Phylogenetically Balanced CDS Datasets for Improved Expression Modeling

Researcher(s)

  • Tom Le, Biomedical Engineering, University of Delaware

Faculty Mentor(s)

  • Jason Gleghorn, Biomedical Engineering, University of Delaware

Abstract

Proteins are ubiquitous macromolecules that govern biochemistry. Their integral role in homeostasis makes them key drug targets, or potential drugs as therapeutic peptides. Typically, genetically modified bacteria and yeast are used to produce desired peptides for said therapeutic applications. Within these modified organisms are sections of DNA sequences that translate to codons, for which there can be many synonymous codons for a given amino acid. However, designing a coding region for a valuable peptide naively, without considering the optimal codon sequence for expression, can lead to inefficient protein production. This can cost the pharmaceutical industry a small fortune every year. Our lab has previously produced codon language models that describe proteins in a numerical feature space. To improve our models to optimize codon sequences for expression, as well as predict expression, we propose the creation of a novel phylogenetically balanced codon sequence dataset.
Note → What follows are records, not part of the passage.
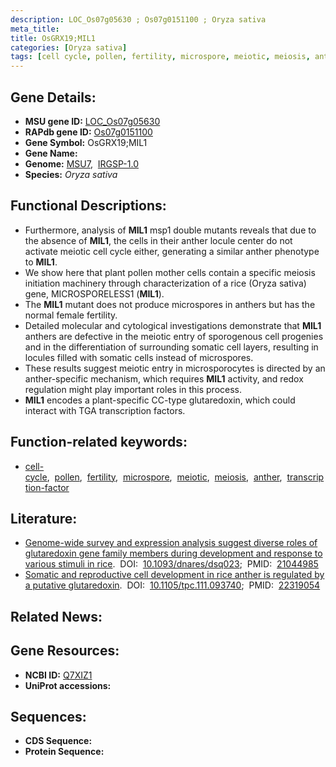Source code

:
 ```yaml
---
description: LOC_Os07g05630 ; Os07g0151100 ; Oryza sativa
meta_title:
title: OsGRX19;MIL1
categories: [Oryza sativa]
tags: [cell cycle, pollen, fertility, microspore, meiotic, meiosis, anther, transcription factor]
---
```


## Gene Details:
- **MSU gene ID:** [LOC_Os07g05630](http://rice.uga.edu/cgi-bin/ORF_infopage.cgi?orf=LOC_Os07g05630)  
- **RAPdb gene ID:** [Os07g0151100](https://rapdb.dna.affrc.go.jp/locus/?name=Os07g0151100)  
- **Gene Symbol:** OsGRX19;MIL1
- **Gene Name:**
- **Genome:**  [MSU7](http://rice.uga.edu/),&nbsp;&nbsp;[IRGSP-1.0](https://rapdb.dna.affrc.go.jp/download/irgsp1.html)
- **Species:** *Oryza sativa*

## Functional Descriptions:
   - Furthermore, analysis of **MIL1** msp1 double mutants reveals that due to the absence of **MIL1**, the cells in their anther locule center do not activate meiotic cell cycle either, generating a similar anther phenotype to **MIL1**.
   - We show here that plant pollen mother cells contain a specific meiosis initiation machinery through characterization of a rice (Oryza sativa) gene, MICROSPORELESS1 (**MIL1**).
   - The **MIL1** mutant does not produce microspores in anthers but has the normal female fertility.
   - Detailed molecular and cytological investigations demonstrate that **MIL1** anthers are defective in the meiotic entry of sporogenous cell progenies and in the differentiation of surrounding somatic cell layers, resulting in locules filled with somatic cells instead of microspores.
   - These results suggest meiotic entry in microsporocytes is directed by an anther-specific mechanism, which requires **MIL1** activity, and redox regulation might play important roles in this process.
   - **MIL1** encodes a plant-specific CC-type glutaredoxin, which could interact with TGA transcription factors.

## Function-related keywords:
   - [cell-cycle](/tags/cell-cycle/),&nbsp;&nbsp;[pollen](/tags/pollen/),&nbsp;&nbsp;[fertility](/tags/fertility/),&nbsp;&nbsp;[microspore](/tags/microspore/),&nbsp;&nbsp;[meiotic](/tags/meiotic/),&nbsp;&nbsp;[meiosis](/tags/meiosis/),&nbsp;&nbsp;[anther](/tags/anther/),&nbsp;&nbsp;[transcription-factor](/tags/transcription-factor/)

## Literature:
   - [Genome-wide survey and expression analysis suggest diverse roles of glutaredoxin gene family members during development and response to various stimuli in rice](https://www.doi.org/10.1093/dnares/dsq023).&nbsp;&nbsp;DOI:&nbsp;&nbsp;[10.1093/dnares/dsq023](https://www.doi.org/10.1093/dnares/dsq023);&nbsp;&nbsp;PMID:&nbsp;&nbsp;[21044985](https://pubmed.ncbi.nlm.nih.gov/21044985/)
   - [Somatic and reproductive cell development in rice anther is regulated by a putative glutaredoxin](https://www.doi.org/10.1105/tpc.111.093740).&nbsp;&nbsp;DOI:&nbsp;&nbsp;[10.1105/tpc.111.093740](https://www.doi.org/10.1105/tpc.111.093740);&nbsp;&nbsp;PMID:&nbsp;&nbsp;[22319054](https://pubmed.ncbi.nlm.nih.gov/22319054/)

## Related News:

## Gene Resources:
- **NCBI ID:**  [Q7XIZ1](http://www.ncbi.nlm.nih.gov/nuccore/Q7XIZ1)
- **UniProt accessions:** [](https://www.uniprot.org/uniprotkb//entry)

## Sequences:
- **CDS Sequence:**
- **Protein Sequence:**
In order to construct the dataset, almost all available genome CoDing Sequences (CDS) with corresponding taxonomic information were queried from NCBI using command-line tools. Coding sequences were converted into codon sequences and the taxonomic information was used to map the sequence to a broader phylogeny. Sequences were mapped to be either Animal, Plant, Fungi, Protist, Archaea or one of Bacteria’s phylums. The dataset was curated to ensure the number of sequences mapped to a taxonomic group were roughly equal to prevent computational models biasing one taxonomic group over another. Homo sapien and Mus musculus codon sequences were excluded from the dataset because both species have been curated with more rigor by the Consensus CoDing Sequence project (CCDS). Overall, this dataset aims to train machine learning models that can lead to an increase in therapeutic peptide production and decreased drug production costs, ultimately lowering drug costs and medical expenses and improving patient access to these vital treatments.